Vielleicht ist es euch Lesern schon aufgefallen, wie häufig ich von Regen spreche. Ich will beileibe keine Klischees untermauern doch ich komme nicht umhin zu bemerken, dass es tatsächlich fast ununterbrochen regnete. Es wäre nicht richtig, würde man sagen, das Wetter im Norden wäre per se schlecht. Doch ist es unbestreitbar, dass hier ein gänzlich anderes Klima herrscht. Im Sommer hat es durchschnittlich um die 15 Grad, regnet und ist windig. Nicht gerade das Urlaubsziel aus dem Bilderbuch. Dieses Wetter hat natürlich auch Auswirkungen auf das Wachstum der Karpfen. Vor allem in den öffentlichen Gewässern, in denen die Fische lediglich durch natürliche Nahrung heranwachsen. In meiner Heimat gelten Karpfen mit 20 Kilo als groß, hier sind es Fische mit 20 Pfund. Ein Dreißiger ist dann schon ein richtiger Ausreißer.

Als ich mir diesem völlig anderen Größenverhältnis bewusst wurde, entwickelte ich einen ganz anderen Blickwinkel auf Fischgrößen und freute mich wie ein Schneekönig über Fische, sei es mit 8, 11 oder 13 Kilo.

Dieser Gedanke schoss mir auch an jenem frühen Morgen durch den Kopf. Ich hatte es geschafft den Krautberg, in dem der Karpfen festhängen musste, zu lösen und Stück für Stück an mein Ufer zu Pumpen. Im Schein der Kopflampe konnte ich nicht viel mehr als Kraut erkennen, doch nach genauerem Betrachten sah ich eine kleine Schwanzflosse am Ende des Ballen wedeln. Kurz war ich enttäuscht, denn es musste sich doch zweifellos um einen Satzkarpfen handeln. Größer als zehn Kilo würde er mit Sicherheit nicht sein. Dann kamen mir wieder meine Erfahrungen in den Kopf und blitzschnell wich die Enttäuschung einer zunehmenden Nervosität. Satzkarpfen?

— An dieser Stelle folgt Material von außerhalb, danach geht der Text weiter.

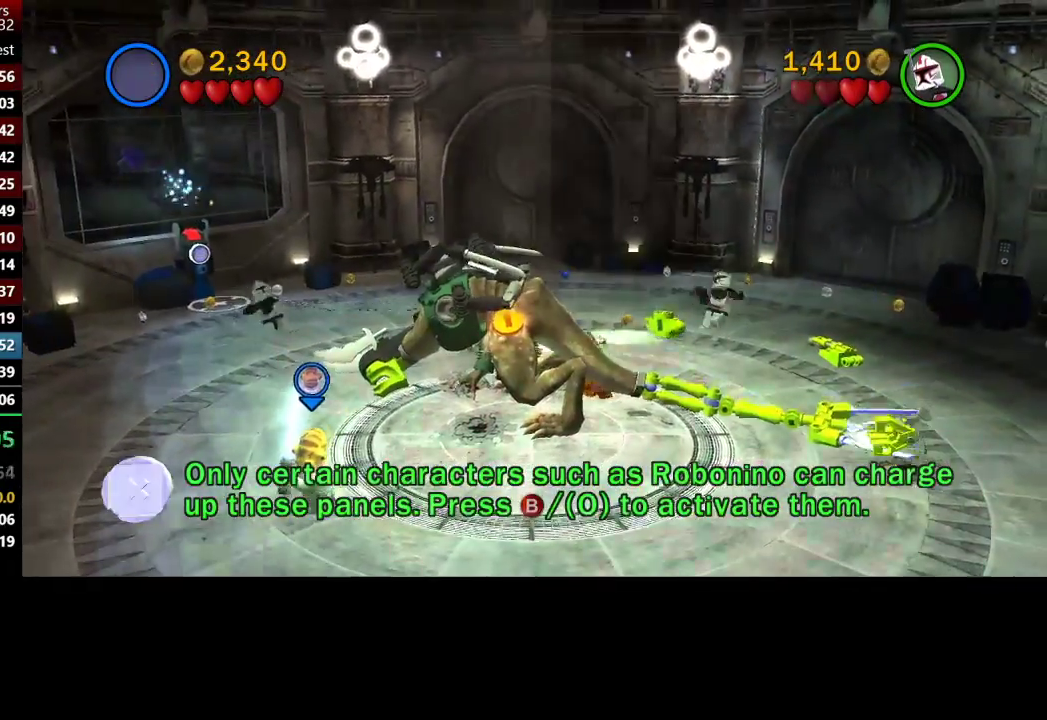
{"dt_ms": 500, "buttons": [], "left_stick": "up-left", "right_stick": "center", "button_events": []}
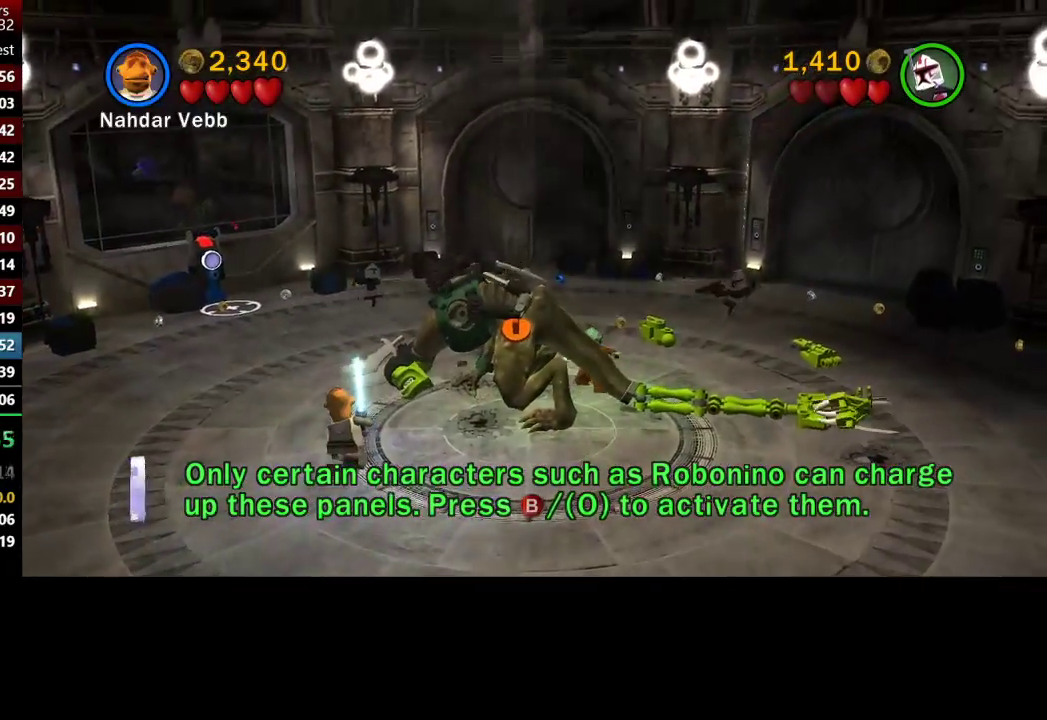
{"dt_ms": 500, "buttons": [], "left_stick": "up", "right_stick": "center", "button_events": []}
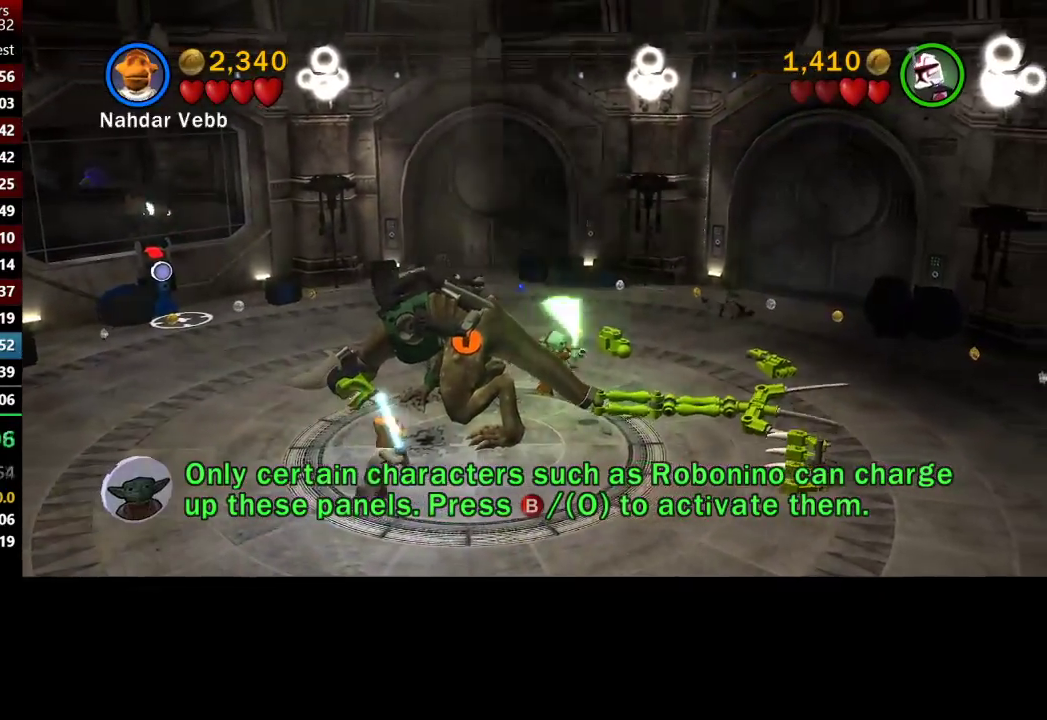
{"dt_ms": 500, "buttons": [], "left_stick": "down-right", "right_stick": "center", "button_events": []}
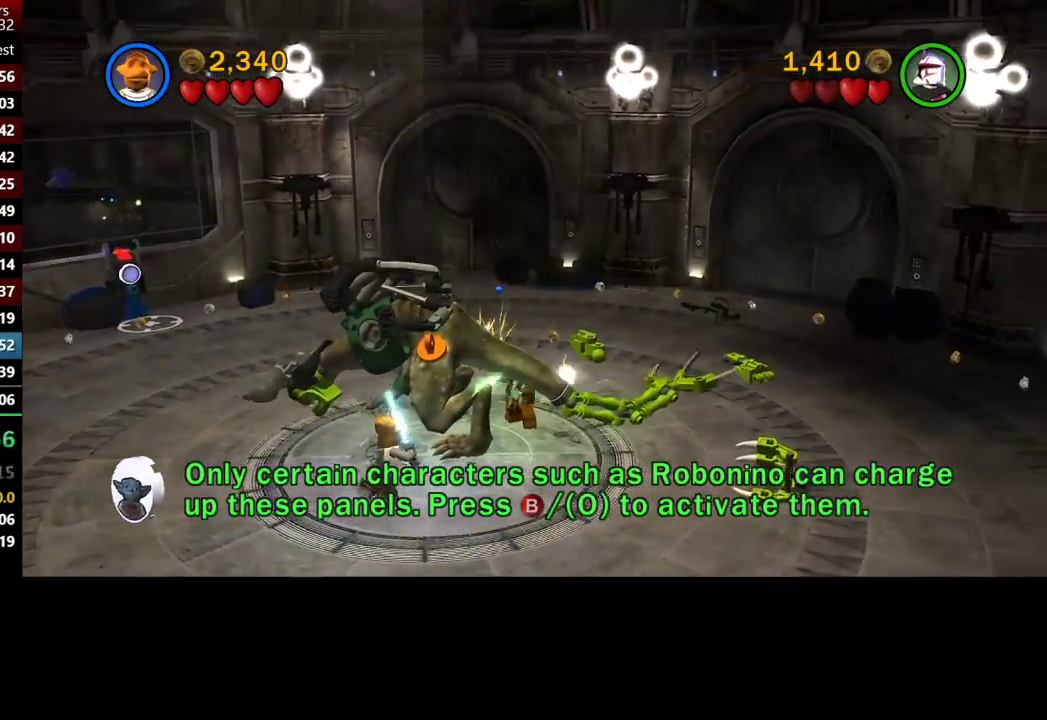
{"dt_ms": 500, "buttons": [], "left_stick": "up-right", "right_stick": "center", "button_events": []}
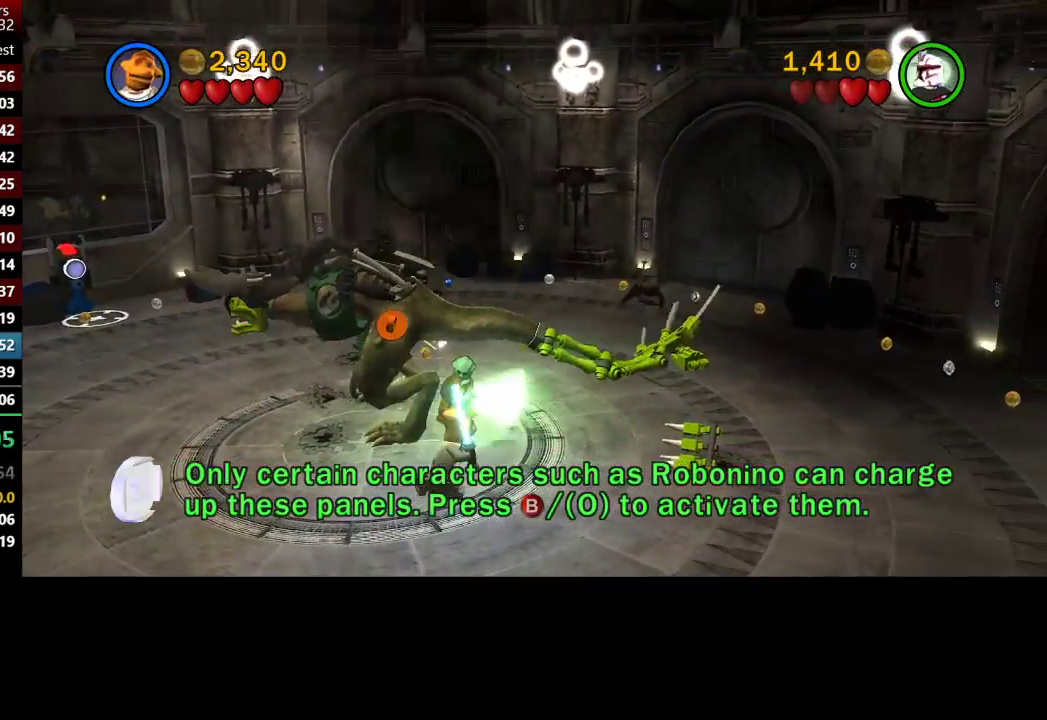
{"dt_ms": 500, "buttons": [], "left_stick": "left", "right_stick": "center", "button_events": []}
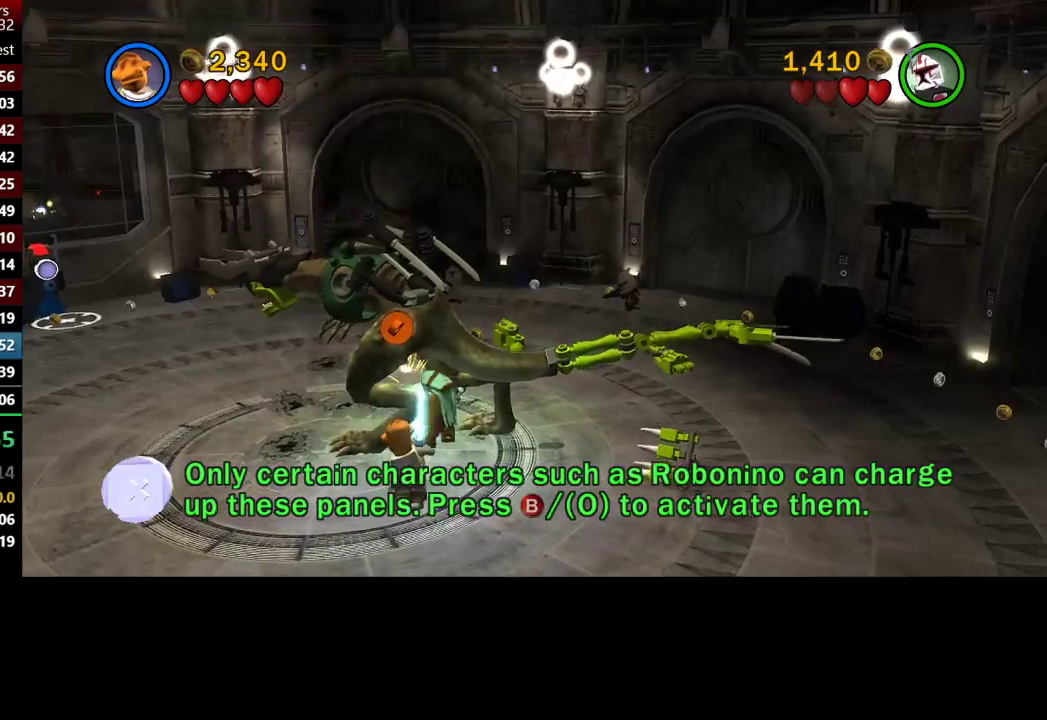
{"dt_ms": 1000, "buttons": [], "left_stick": "up", "right_stick": "center", "button_events": [[317, "Y", "down"], [400, "Y", "up"]]}
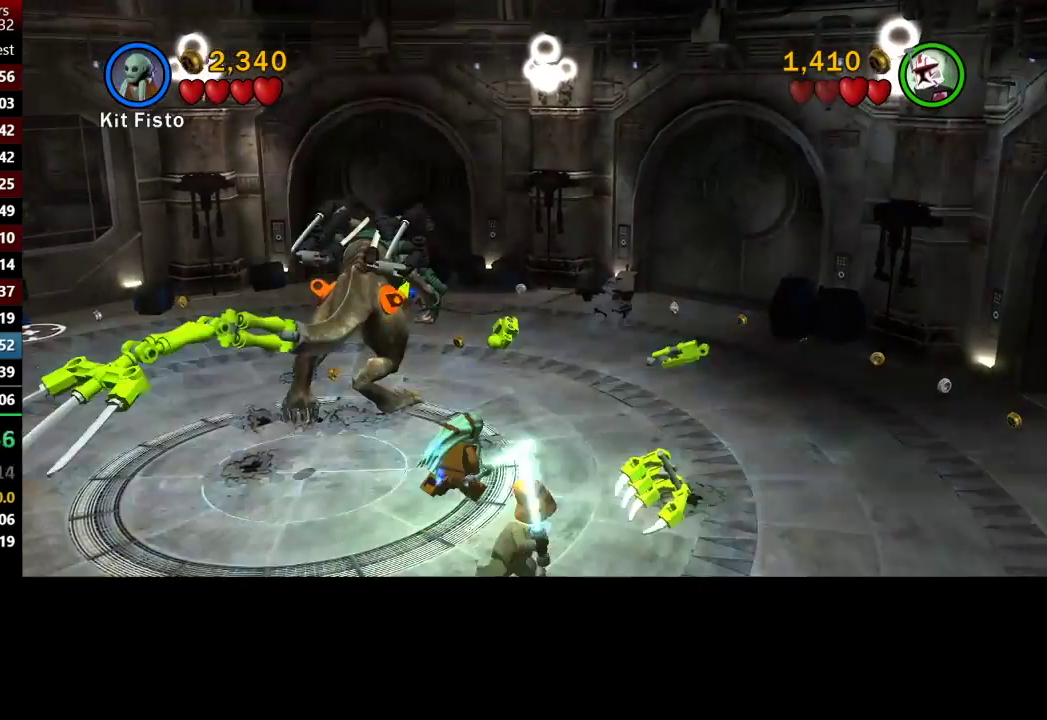
{"dt_ms": 500, "buttons": [], "left_stick": "right", "right_stick": "center", "button_events": []}
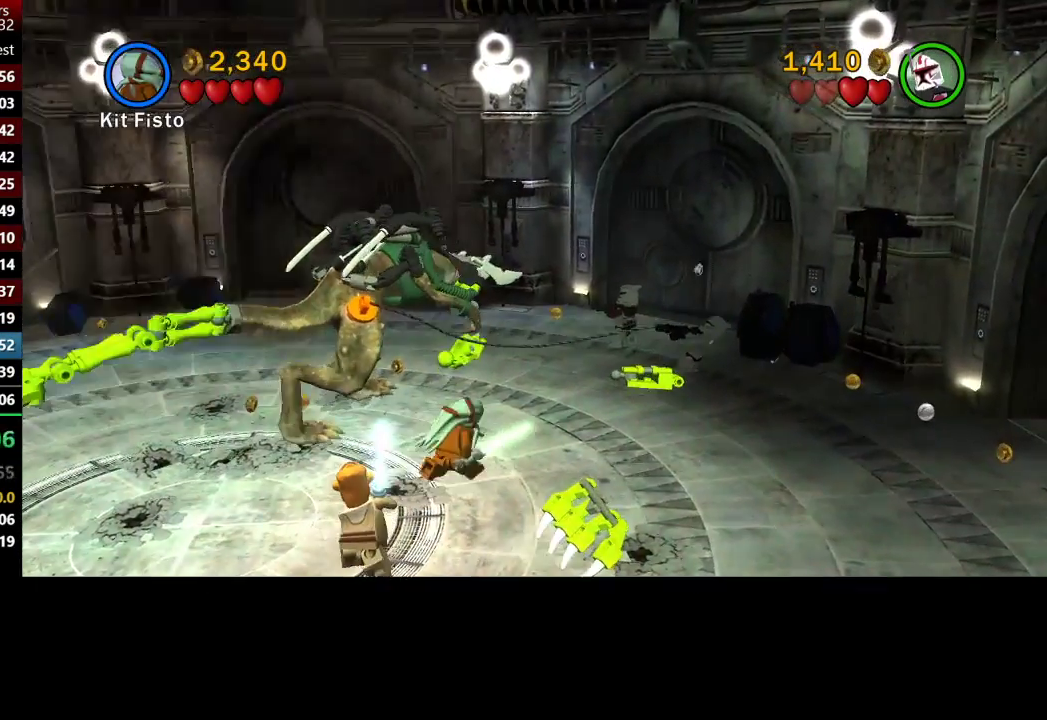
{"dt_ms": 500, "buttons": [], "left_stick": "up", "right_stick": "center", "button_events": [[383, "Y", "down"], [500, "Y", "up"]]}
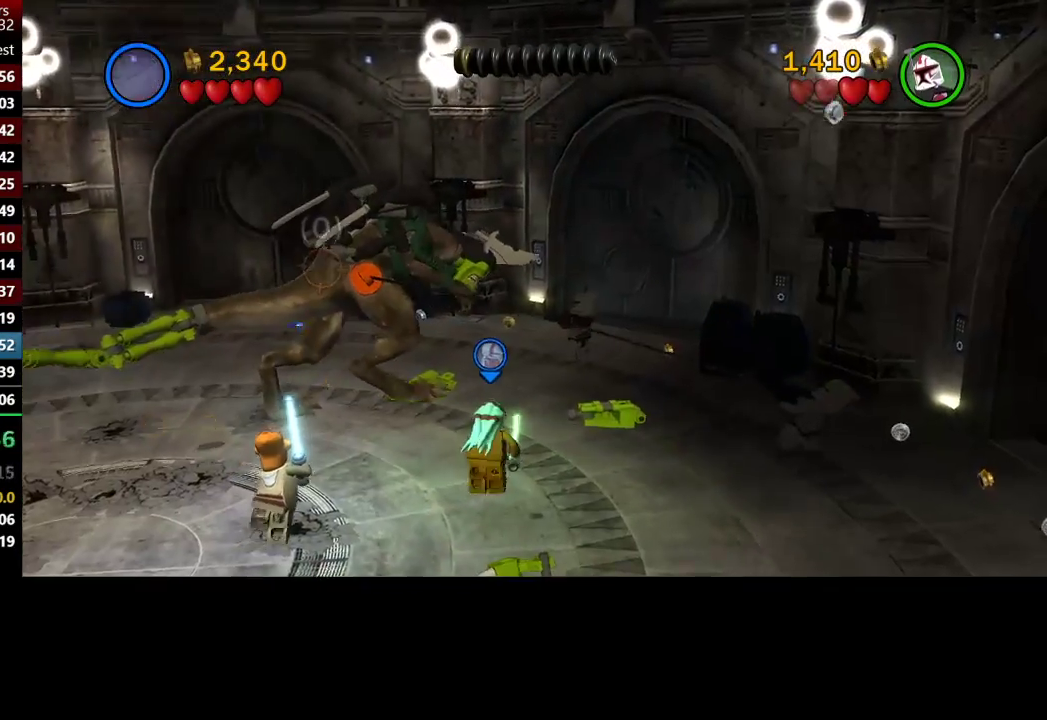
{"dt_ms": 500, "buttons": [], "left_stick": "up", "right_stick": "center", "button_events": []}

Quatsch mit Soße! Egal wie groß er sein mochte, wenn ich diesen Karpfen landen könnte wäre es einer der bedeutendsten Fänge der Zeit. Dieser mitten in der Millionenstadt gelegene Hafen ist 120 Hektar groß, tief und mit kristallklarem Wasser gefüllt. Zudem ist der Bestand an Karpfen alles andere als berauschend. Dieser Fisch musste unbedingt in den Kescher. 

Doch der große Krautballen direkt vor dem Vorfach, mittlerweile hatte sich das restliche Kraut gelöst, ließ meine Knie schlottern. Zu oft schon waren mir Fische genau in solch einer Situation geschlitzt. Ein Schlag mit dem Kopf, keine Dehnung durch die Trägheit des Krautes und des geflochtenen Vorfachs, der Albtraum wäre perfekt. Kaum dachte ich daran, den Kescher hatte ich mittlerweile zur Hälfte unter das Kraut-Fisch Paket geschoben, passierte es:

Der Fisch schlug mit dem Kopf und schlitze aus!

Und schwamm in den Kescher.

An diesem Morgen brach endlich die Sonne durch die Wolkendecke und es zog mich zurück in den Süden. „Up North“ war mehr als gütig zu mir gewesen und mit einem dicken Lächeln zog ich weiter. Die Wegweiser sollten fortan wieder in Richtung Heimat deuten. Doch war das Abenteuer noch lange nicht vorbei, denn eine der größten Herausforderung lag noch vor mir.